Wednesday, August 14, 2019

Superman in the New Millennium Part 2: Jurgens's Action and Tomasi's Superman.

The Rebirth initiative inaugurated arguably the greatest era of Superman comics in more than a decade and a half not for the typical reasons of reinventing and innovating the titular hero, like so many writers trying to craft a "classic" run try to do, but merely on the basis that the comics were good.

Writers given the burden of writing Superman in his various titles have been pondering for decades on how to default Superman back to his position as comics' greatest hero, and this means changing the cardinal foundation of the character. In Godfall and For Tomorrow, Superman was placed in science fiction setting more appropriate for a Michael Bay film or a Marc Silvestri comic rather than a something that felt natural for the Man of Steel. Robinson, Rucka, Loeb, and Kelly built the character up to be the linchpin of company wide events such as Our Worlds at War and New Krypton. Austen attempted to inject a love triangle between Lana Lang, Clark Kent, and Lois Lane. Finally, J. Michael Straczynski haphazardly attempted to translate O'Neil's dated Green Lantern/Green Arrow to Superman. The New Fifty Two doubled down on the gimmicks: Replacing his tights with Jim Lee armor, gifting him with a new angst ridden, brash personality, and as a final nail on the coffin, outing his secret identity to the public. All of these falling flat on their face.

While Rebirth did change some aspects to the Superman status quo, these changes didn't alter the Superman formula a s we know it. In the Rebirth 'Action Comics' and 'Superman' Clark Kent was once more in a fruitful marriage with longtime love interest Lois Lane fighting extraordinary threats with the same 'gee whizz' attitude that has been a staple of the character in his most iconic forms. Lex Luthor becoming a hero, while being a problematic notion in the long term, was a very entertaining subplot in Action Comics, and didn't overstate it's welcome. The emergence of Jon Kent in 'Superman' marked, in my opinion, one of the most engaging new creations in the Superman mythos since Steel and Superboy during Reign of the Superman more than two decades prior.

Jurgens and Tomasi were not great successors to the Superman throne mind you: There was the odd subpar storyline and the stellar status quo of the two creative teams were breaker up by writers and artists of lesser quality in a likelyhood due to breakneck scheduling pace caused by the premier titles of the DC Rebirth li ne being bimonthly. Nonetheles, Tomasi and Jurgens managed to return Superman, not to his past heights of popularity, as every past contemporary Superman writer had failed to accomplish, but to a level of dependable competency in his titles.

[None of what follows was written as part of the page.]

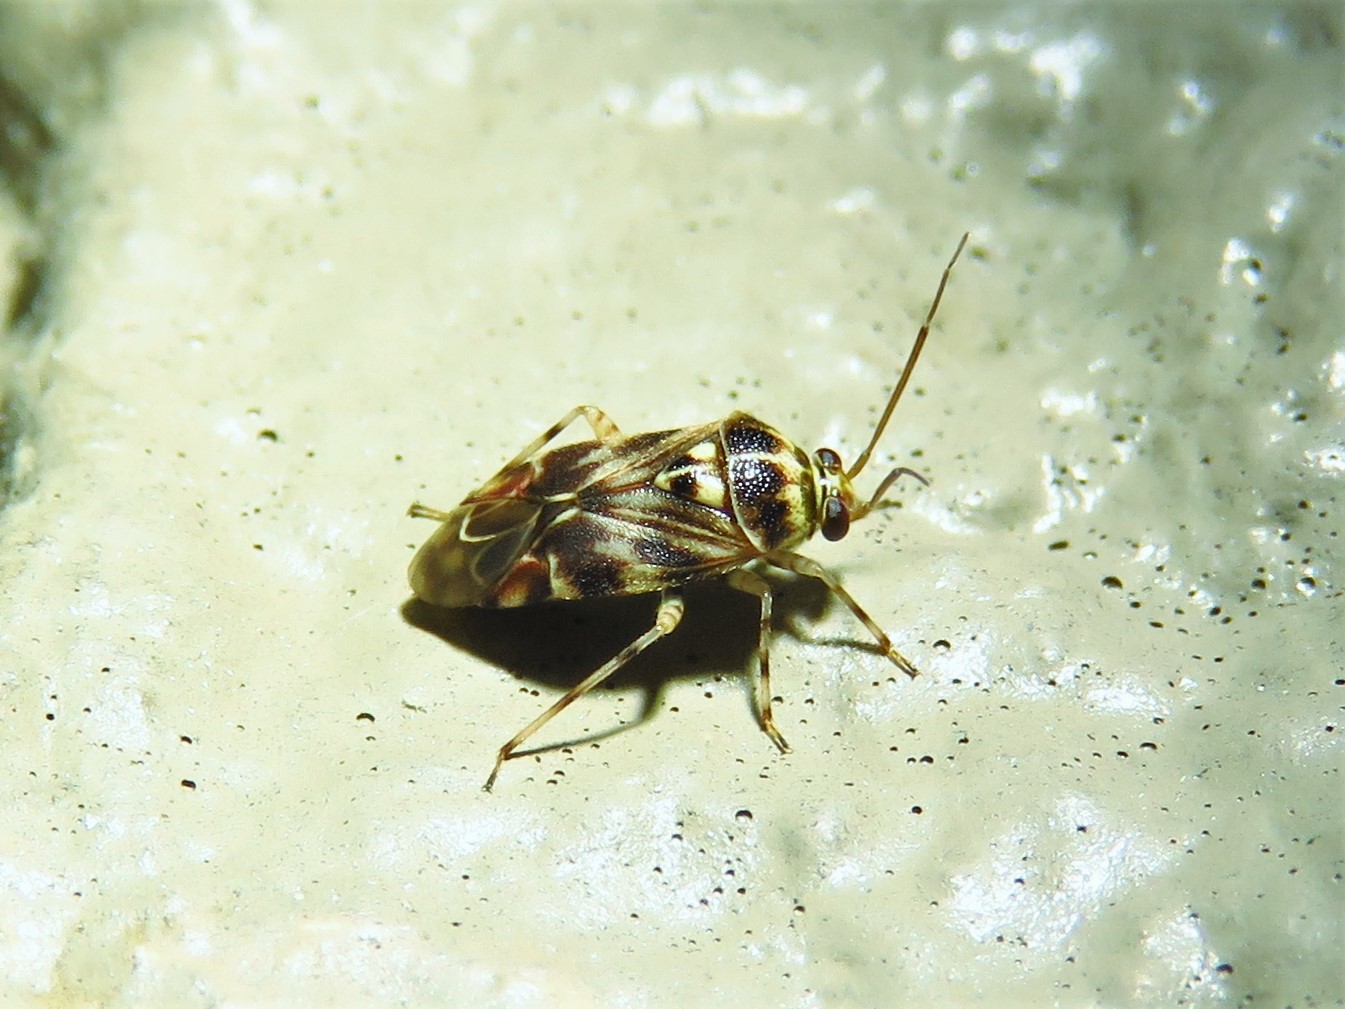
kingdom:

Superman is a character whose milquetoast toast nature leads to a situation wherein it is best not to rock the boat. While someone such as Batman is heavily malleable,  as he can be a campy science fiction hero, a semiserous pulp detective, or a troubled verteran antihero and have all interpretations work equally well, Superman is comparatively rigid in terms of characterization, location, and tone. Superman doesn't succeed as a bully for the working class as in Morrison's run, or a man on the run as in Yang's run, or a straight up ass as in Austen's.

Elseworlds and Imaginary Tales put aside, Superman should be the kindhearted but bold from equal part Krypton and Kansas with Lois Lane by his side. These are the fundamentals of the character, and what made both Jurgens and Tomasi's takes on him work in contrast to the past near two decades.